Task brief:
Copy every line of text from the records below word for word, leaving the pictures out of your answer.

--- START ---

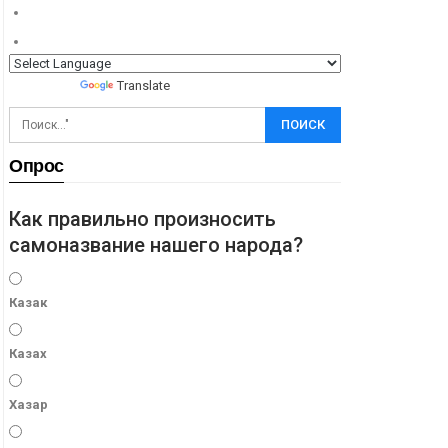
Powered by
Translate
Опрос
Как правильно произносить
самоназвание нашего народа?
Казак
Казах
Хазар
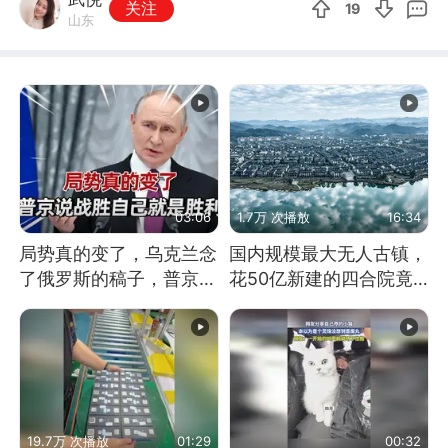
关注
19
山东
03:06
1.7万 次播放
16:34
局势真的变了，乌克兰念
国内规模最大无人古镇，
了俄罗斯的稿子，普京说
花50亿新建的四合院竟
战胜自己就是胜利
没人住，发生了啥
19.7万 次播放
01:29
00:32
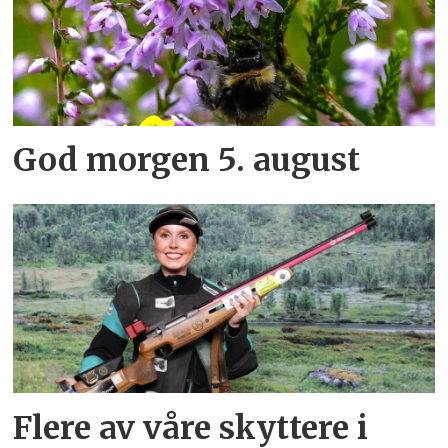
God morgen 5. august
Flere av våre skyttere i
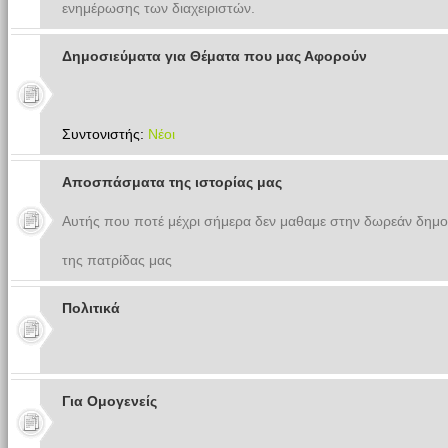
ενημέρωσης των διαχειριστών.
Δημοσιεύματα για Θέματα που μας Αφορούν
Συντονιστής:
Νέοι
Αποσπάσματα της ιστορίας μας
Αυτής που ποτέ μέχρι σήμερα δεν μαθαμε στην δωρεάν δημο
της πατρίδας μας
Πολιτικά
Για Ομογενείς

--- END ---

Written reply:
Powered by
Translate
Опрос
Как правильно произносить
самоназвание нашего народа?
Казак
Казах
Хазар
关注
19
山东
03:06
1.7万 次播放
16:34
局势真的变了，乌克兰念
国内规模最大无人古镇，
了俄罗斯的稿子，普京说
花50亿新建的四合院竟
战胜自己就是胜利
没人住，发生了啥
19.7万 次播放
01:29
00:32
God morgen 5. august
Flere av våre skyttere i
ενημέρωσης των διαχειριστών.
Δημοσιεύματα για Θέματα που μας Αφορούν
Συντονιστής:
Νέοι
Αποσπάσματα της ιστορίας μας
Αυτής που ποτέ μέχρι σήμερα δεν μαθαμε στην δωρεάν δημο
της πατρίδας μας
Πολιτικά
Για Ομογενείς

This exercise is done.